I critique Charles Murray’s work on education at the latest Cato Unbound.  My thesis: Murray is great on the facts, but muddled on theory.  He’s one of the few scholars to notice the flimsiness of the connection between higher education and job skills.  But he doesn’t have a clear story to explain it.  My central complaint:

But when he tries to explain how useless studies translate
into big bucks, his story gets fuzzy.  On the one hand, he tells us
that “The BA really does confer a wage premium on its average
recipient, but there is no good reason that it should.”  On the other
hand, he insists that “Employers are not stupid.”  How can both be true?

My harshest criticism:

Even stranger, Murray often talks as if the entire labor market were
centrally planned by university committees.  Perhaps I am being too
literal.  But it is one thing for Murray’s imaginary education task
force to say, “Let’s reify the BA.”  It is quite another for a task
force — even an imaginary one — to say, “We will attach an economic
reward to it that often has nothing to do with what has been learned.” 
What’s wrong with this picture? Universities don’t “attach economic
rewards” to their degrees.  That decision is up to millions
of competing, consenting employers.  Unless higher education convinces
employers that workers with BAs are more productive than workers
without, the BA won’t have any “economic rewards.”

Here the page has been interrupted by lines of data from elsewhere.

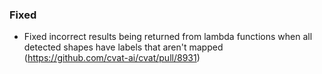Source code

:### Fixed

- Fixed incorrect results being returned from lambda functions when all
  detected shapes have labels that aren't mapped
  (<https://github.com/cvat-ai/cvat/pull/8931>)

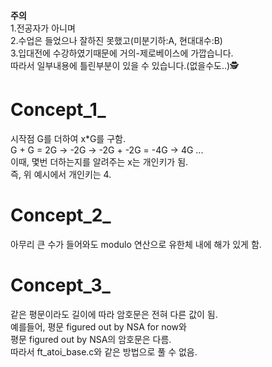 **주의**   
1.전공자가 아니며   
2.수업은 들었으나 잘하진 못했고(미분기하:A, 현대대수:B)  
3.입대전에 수강하였기때문에 거의-제로베이스에 가깝습니다.  
따라서 일부내용에 틀린부분이 있을 수 있습니다.(없을수도..)🕵  
  
Concept_1_  
==========
  시작점 G를 더하여 x*G를 구함.  
  G + G = 2G -> -2G -> -2G + -2G = -4G -> 4G ...  
  이때, 몇번 더하는지를 알려주는 x는 개인키가 됨.  
  즉, 위 예시에서 개인키는 4.  
  
Concept_2_  
==========
  아무리 큰 수가 들어와도 modulo 연산으로 유한체 내에 해가 있게 함.  
    
Concept_3_  
==========
  같은 평문이라도 길이에 따라 암호문은 전혀 다른 값이 됨.  
  예를들어, 평문 figured out by NSA for now와  
  평문 figured out by NSA의 암호문은 다름.  
  따라서 ft_atoi_base.c와 같은 방법으로 풀 수 없음.  
  
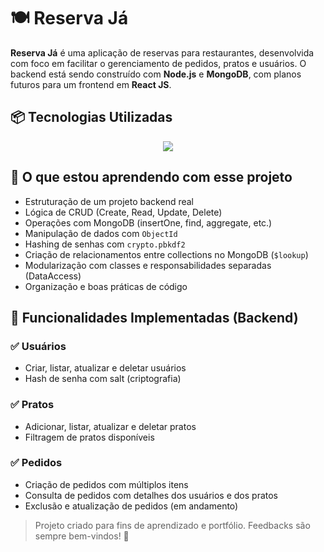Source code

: # 🍽️ Reserva Já

**Reserva Já** é uma aplicação de reservas para restaurantes, desenvolvida com foco em facilitar o gerenciamento de pedidos, pratos e usuários. 
O backend está sendo construído com **Node.js** e **MongoDB**, com planos futuros para um frontend em **React JS**.


## 📦 Tecnologias Utilizadas

<p align="center">
  <a href="https://skillicons.dev">
    <img src="https://skillicons.dev/icons?i=nodejs,express,mongodb,react" />
  </a>
</p>

## 🧠 O que estou aprendendo com esse projeto

- Estruturação de um projeto backend real
- Lógica de CRUD (Create, Read, Update, Delete)
- Operações com MongoDB (insertOne, find, aggregate, etc.)
- Manipulação de dados com `ObjectId`
- Hashing de senhas com `crypto.pbkdf2`
- Criação de relacionamentos entre collections no MongoDB (`$lookup`)
- Modularização com classes e responsabilidades separadas (DataAccess)
- Organização e boas práticas de código

## 🔧 Funcionalidades Implementadas (Backend)

### ✅ Usuários
- Criar, listar, atualizar e deletar usuários
- Hash de senha com salt (criptografia)

### ✅ Pratos
- Adicionar, listar, atualizar e deletar pratos
- Filtragem de pratos disponíveis

### ✅ Pedidos
- Criação de pedidos com múltiplos itens
- Consulta de pedidos com detalhes dos usuários e dos pratos
- Exclusão e atualização de pedidos (em andamento)


> Projeto criado para fins de aprendizado e portfólio. Feedbacks são sempre bem-vindos! 🚀
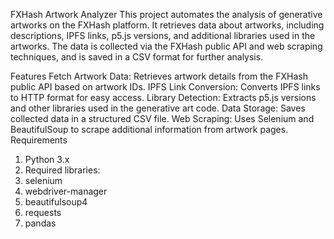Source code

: FXHash Artwork Analyzer
This project automates the analysis of generative artworks on the FXHash platform. It retrieves data about artworks, including descriptions, IPFS links, p5.js versions, and additional libraries used in the artworks. The data is collected via the FXHash public API and web scraping techniques, and is saved in a CSV format for further analysis.

Features
Fetch Artwork Data: Retrieves artwork details from the FXHash public API based on artwork IDs.
IPFS Link Conversion: Converts IPFS links to HTTP format for easy access.
Library Detection: Extracts p5.js versions and other libraries used in the generative art code.
Data Storage: Saves collected data in a structured CSV file.
Web Scraping: Uses Selenium and BeautifulSoup to scrape additional information from artwork pages.
Requirements
1. Python 3.x
2. Required libraries:
3. selenium
4. webdriver-manager
5. beautifulsoup4
6. requests
7. pandas
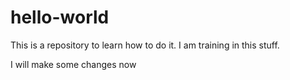 # hello-world
This is a repository to learn how to do it.
I am training in this stuff.


I will make some changes now
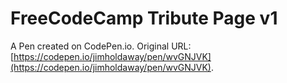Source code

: # FreeCodeCamp Tribute Page v1

A Pen created on CodePen.io. Original URL: [https://codepen.io/jimholdaway/pen/wvGNJVK](https://codepen.io/jimholdaway/pen/wvGNJVK).


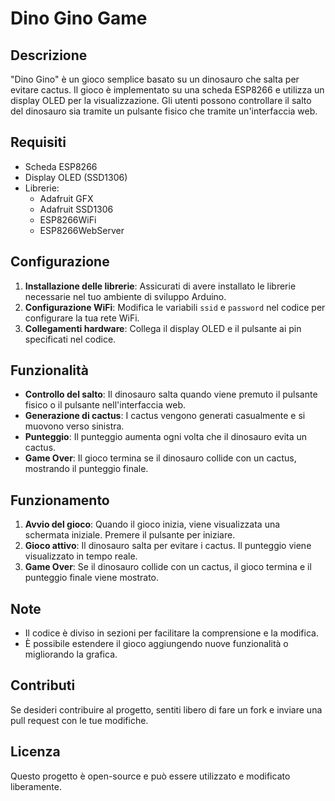 # Dino Gino Game

## Descrizione
"Dino Gino" è un gioco semplice basato su un dinosauro che salta per evitare cactus. Il gioco è implementato su una scheda ESP8266 e utilizza un display OLED per la visualizzazione. Gli utenti possono controllare il salto del dinosauro sia tramite un pulsante fisico che tramite un'interfaccia web.

## Requisiti
- Scheda ESP8266
- Display OLED (SSD1306)
- Librerie:
  - Adafruit GFX
  - Adafruit SSD1306
  - ESP8266WiFi
  - ESP8266WebServer

## Configurazione
1. **Installazione delle librerie**: Assicurati di avere installato le librerie necessarie nel tuo ambiente di sviluppo Arduino.
2. **Configurazione WiFi**: Modifica le variabili `ssid` e `password` nel codice per configurare la tua rete WiFi.
3. **Collegamenti hardware**: Collega il display OLED e il pulsante ai pin specificati nel codice.

## Funzionalità
- **Controllo del salto**: Il dinosauro salta quando viene premuto il pulsante fisico o il pulsante nell'interfaccia web.
- **Generazione di cactus**: I cactus vengono generati casualmente e si muovono verso sinistra.
- **Punteggio**: Il punteggio aumenta ogni volta che il dinosauro evita un cactus.
- **Game Over**: Il gioco termina se il dinosauro collide con un cactus, mostrando il punteggio finale.

## Funzionamento
1. **Avvio del gioco**: Quando il gioco inizia, viene visualizzata una schermata iniziale. Premere il pulsante per iniziare.
2. **Gioco attivo**: Il dinosauro salta per evitare i cactus. Il punteggio viene visualizzato in tempo reale.
3. **Game Over**: Se il dinosauro collide con un cactus, il gioco termina e il punteggio finale viene mostrato.

## Note
- Il codice è diviso in sezioni per facilitare la comprensione e la modifica.
- È possibile estendere il gioco aggiungendo nuove funzionalità o migliorando la grafica.

## Contributi
Se desideri contribuire al progetto, sentiti libero di fare un fork e inviare una pull request con le tue modifiche.

## Licenza
Questo progetto è open-source e può essere utilizzato e modificato liberamente.
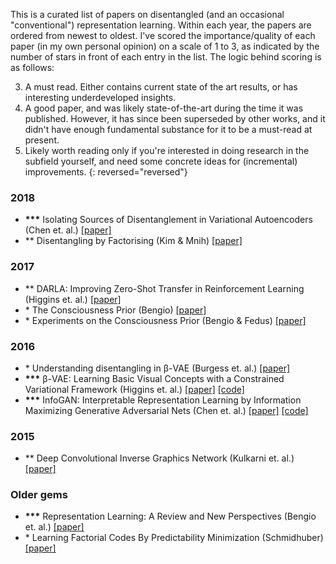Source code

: This is a curated list of papers on disentangled (and an occasional "conventional") representation learning. Within each year, the papers are ordered from newest to oldest. I've scored the importance/quality of each paper (in my own personal opinion) on a scale of 1 to 3, as indicated by the number of stars in front of each entry in the list. The logic behind scoring is as follows:

3. A must read. Either contains current state of the art results, or has interesting underdeveloped insights.
2. A good paper, and was likely state-of-the-art during the time it was published. However, it has since been superseded by other works, and it didn't have enough fundamental substance for it to be a must-read at present. 
1. Likely worth reading only if you're interested in doing research in the subfield yourself, and need some concrete ideas for (incremental) improvements. 
{: reversed="reversed"}

### 2018 

* __***__ Isolating Sources of Disentanglement in Variational Autoencoders (Chen et. al.) [[paper]](https://arxiv.org/abs/1802.04942v2)
* ** Disentangling by Factorising (Kim & Mnih) [[paper]](https://arxiv.org/abs/1802.05983)
 
### 2017

* ** DARLA: Improving Zero-Shot Transfer in Reinforcement Learning (Higgins et. al.) [[paper]](https://arxiv.org/abs/1707.08475)
* \* The Consciousness Prior (Bengio) [[paper]](https://arxiv.org/abs/1709.08568)
* \* Experiments on the Consciousness Prior (Bengio & Fedus) [[paper]](https://ai-on.org/pdf/bengio-consciousness-prior.pdf)

### 2016

* \* Understanding disentangling in β-VAE (Burgess et. al.) [[paper]](https://arxiv.org/abs/1804.03599)
* __***__ β-VAE: Learning Basic Visual Concepts with a Constrained Variational Framework (Higgins et. al.) [[paper]](https://openreview.net/forum?id=Sy2fzU9gl) [[code]](https://github.com/sootlasten/beta-vae)
* __***__ InfoGAN: Interpretable Representation Learning by Information Maximizing Generative Adversarial Nets (Chen et. al.) [[paper]](https://arxiv.org/abs/1606.03657) [[code]](https://github.com/openai/InfoGAN) 

### 2015

* ** Deep Convolutional Inverse Graphics Network (Kulkarni et. al.) [[paper]](https://arxiv.org/abs/1503.03167)

### Older gems

* __***__ Representation Learning: A Review and New Perspectives (Bengio et. al.) [[paper]](https://arxiv.org/abs/1206.5538?context=cs)
* \* Learning Factorial Codes By Predictability Minimization (Schmidhuber) [[paper]](https://www.mitpressjournals.org/doi/pdf/10.1162/neco.1992.4.6.863)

My solution, if you haven’t guessed it:

If Murray can’t clarify his model, no one is going to take his facts seriously.  Fortunately, I can help.  Here’s what Murray should have said: “To a large extent, the BA is what economists call signaling
Individual students who go to college usually get a good deal; so do
individual employers who pay a premium to educated workers.  The
problem is that this individually rational behavior is socially
wasteful, because education is primarily about showing off, not
acquiring job skills.”

How’s Murray going to respond?  Hopefully he’ll takes my criticism in the spirit in which it was intended – a fanboy’s attempt to improve the work of the master.